* _Job_
Select and copy each line of the records below that contains the word "date".

* _Material shown_
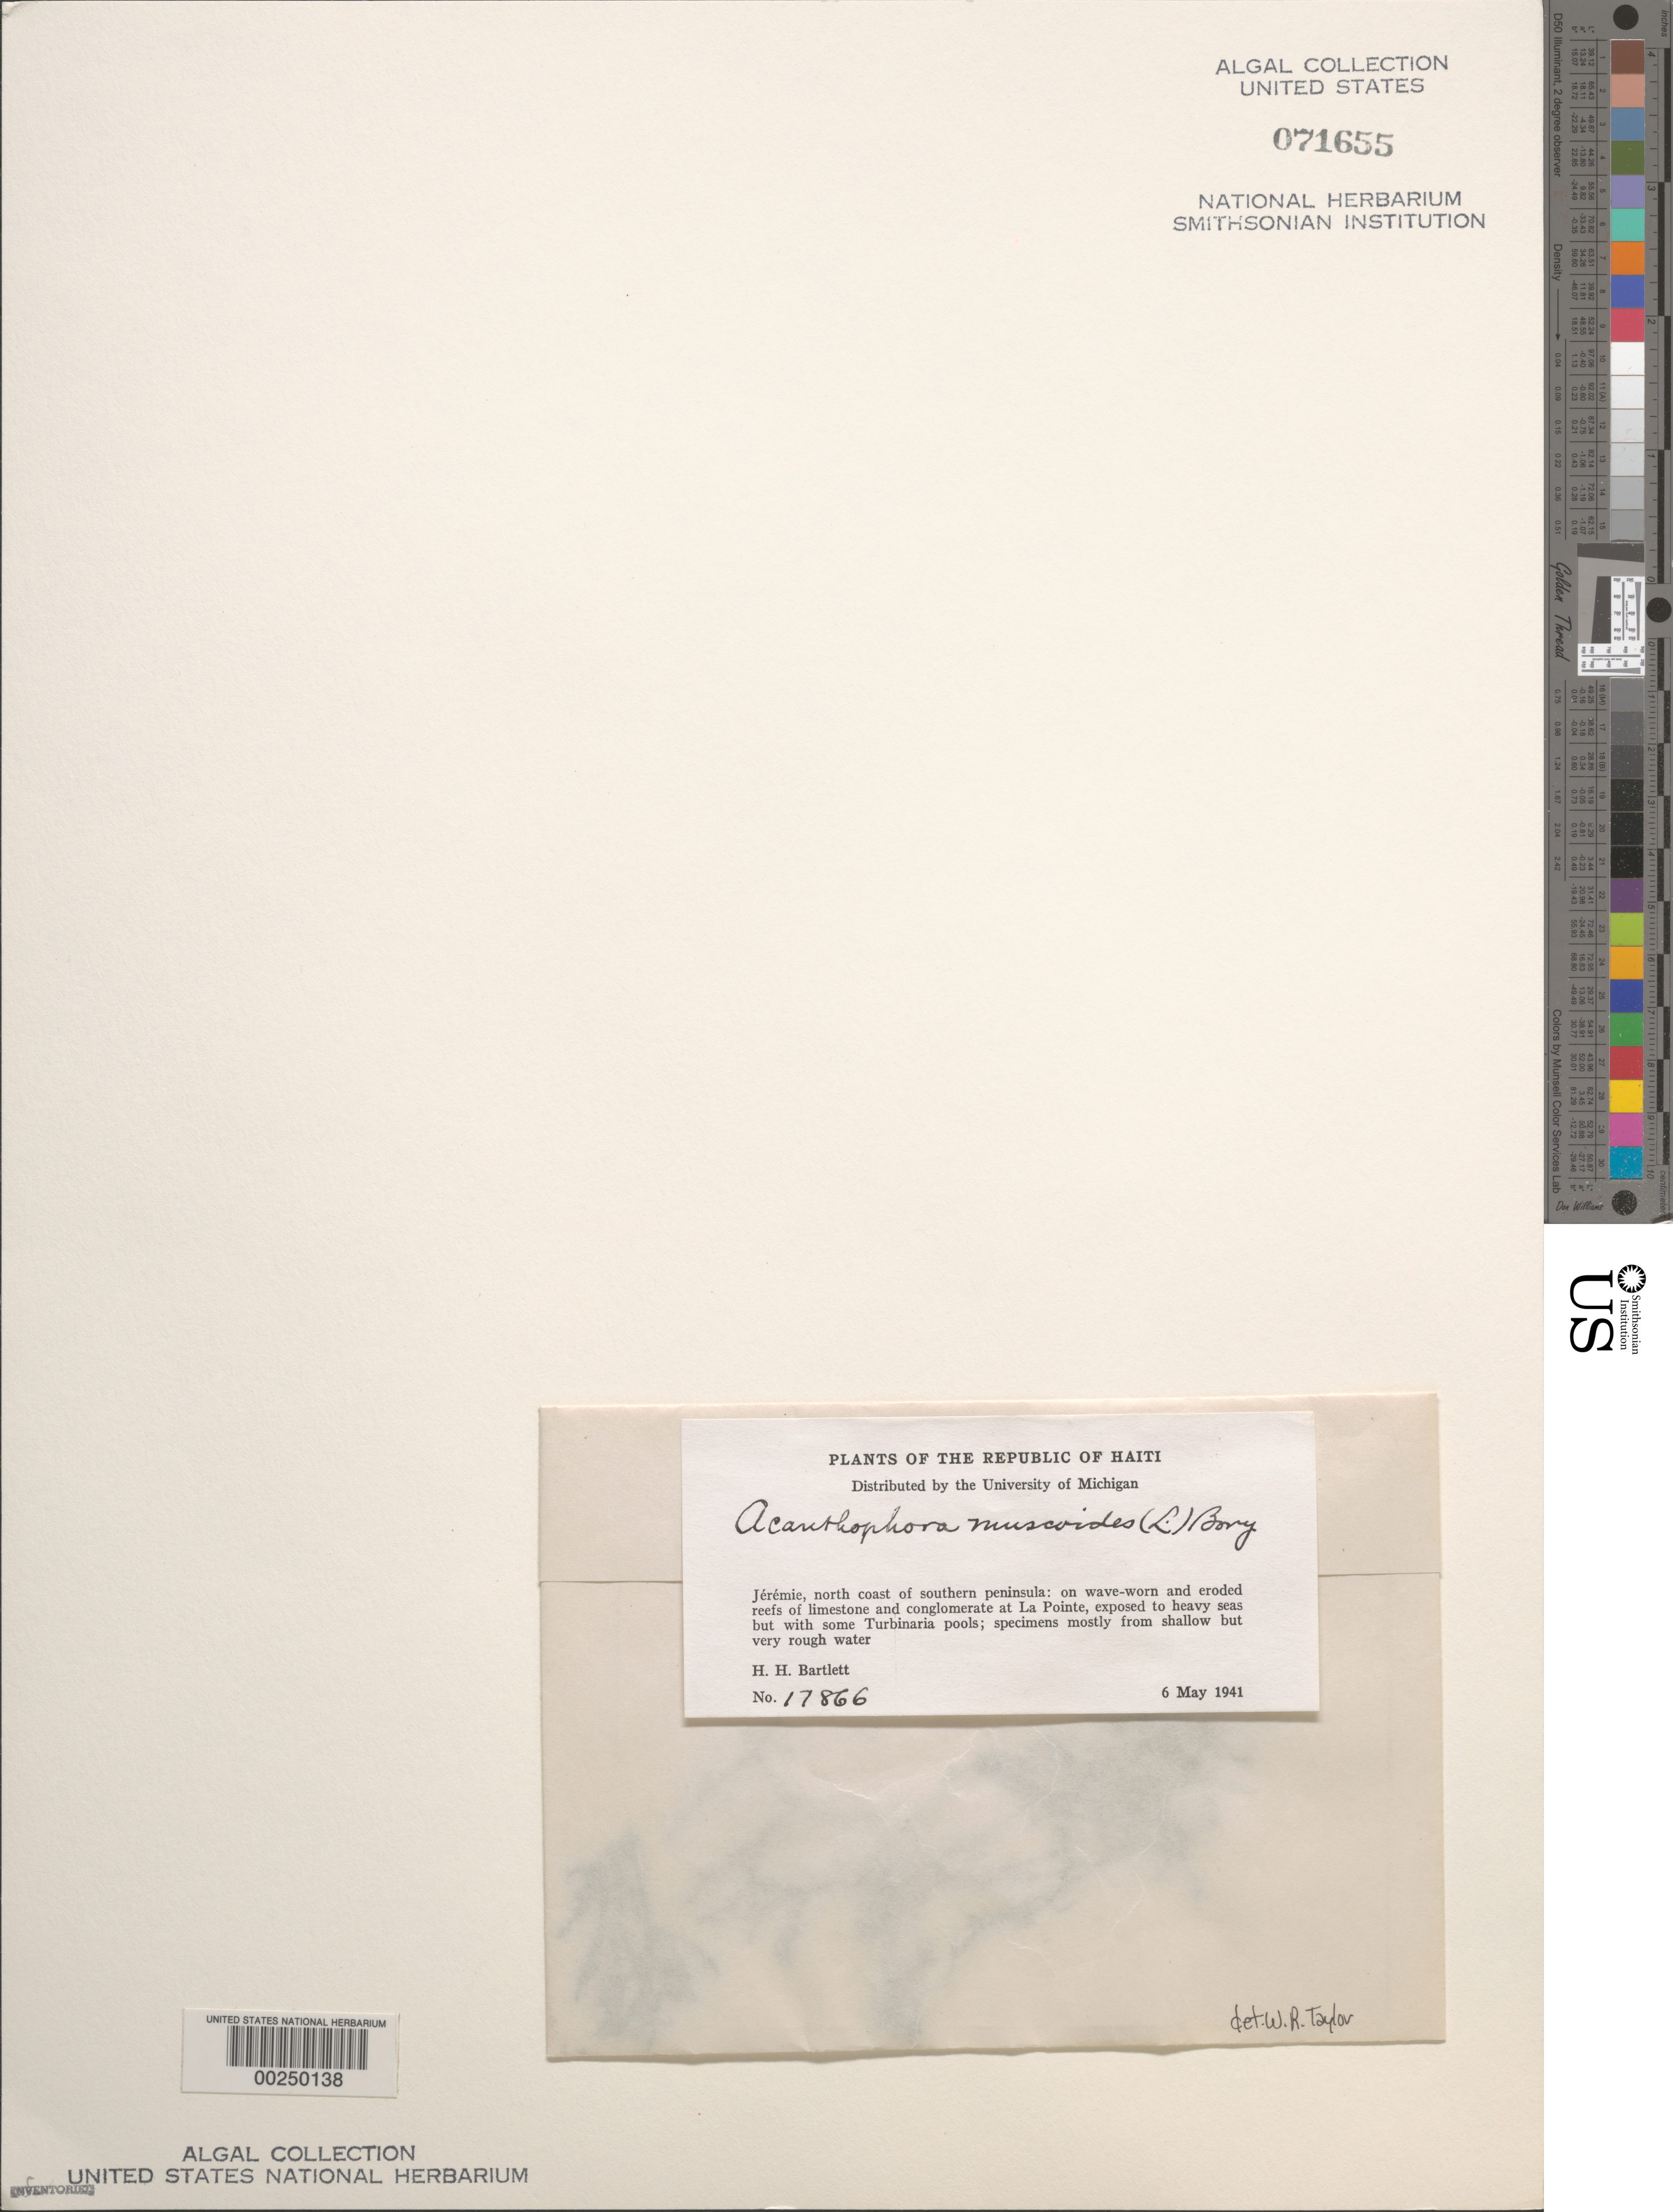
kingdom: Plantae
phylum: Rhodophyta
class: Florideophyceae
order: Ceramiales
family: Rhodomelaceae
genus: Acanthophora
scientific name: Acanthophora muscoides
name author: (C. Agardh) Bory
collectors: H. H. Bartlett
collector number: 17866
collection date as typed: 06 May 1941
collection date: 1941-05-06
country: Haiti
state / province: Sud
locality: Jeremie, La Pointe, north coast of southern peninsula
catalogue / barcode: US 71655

* _Response to this task_
collection date as typed: 06 May 1941
collection date: 1941-05-06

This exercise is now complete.